--- Data for this task Enclosed Below ---
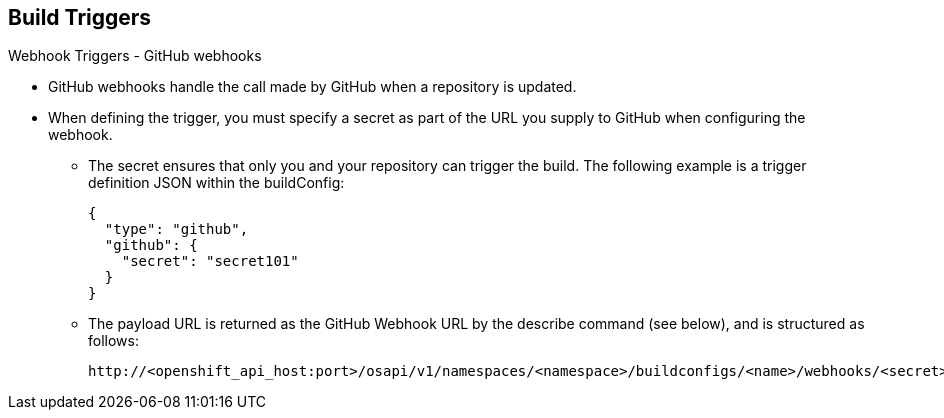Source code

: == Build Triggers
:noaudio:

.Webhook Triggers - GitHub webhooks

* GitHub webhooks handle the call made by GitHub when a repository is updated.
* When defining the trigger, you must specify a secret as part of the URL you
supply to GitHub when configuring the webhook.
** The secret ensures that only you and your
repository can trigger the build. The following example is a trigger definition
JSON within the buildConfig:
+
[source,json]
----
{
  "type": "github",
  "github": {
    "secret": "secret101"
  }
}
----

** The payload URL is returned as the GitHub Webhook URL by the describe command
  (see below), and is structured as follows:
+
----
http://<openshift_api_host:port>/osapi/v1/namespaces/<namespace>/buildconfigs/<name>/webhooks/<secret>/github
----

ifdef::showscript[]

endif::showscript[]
--- End of Enclosed Data for this task ---
What to work on - You need to restate all of the entries above exactly and leave the pictures behind.

Expected answer -
Source code

: == Build Triggers
:noaudio:

.Webhook Triggers - GitHub webhooks

* GitHub webhooks handle the call made by GitHub when a repository is updated.
* When defining the trigger, you must specify a secret as part of the URL you
supply to GitHub when configuring the webhook.
** The secret ensures that only you and your
repository can trigger the build. The following example is a trigger definition
JSON within the buildConfig:
+
[source,json]
----
{
  "type": "github",
  "github": {
    "secret": "secret101"
  }
}
----

** The payload URL is returned as the GitHub Webhook URL by the describe command
  (see below), and is structured as follows:
+
----
http://<openshift_api_host:port>/osapi/v1/namespaces/<namespace>/buildconfigs/<name>/webhooks/<secret>/github
----

ifdef::showscript[]

endif::showscript[]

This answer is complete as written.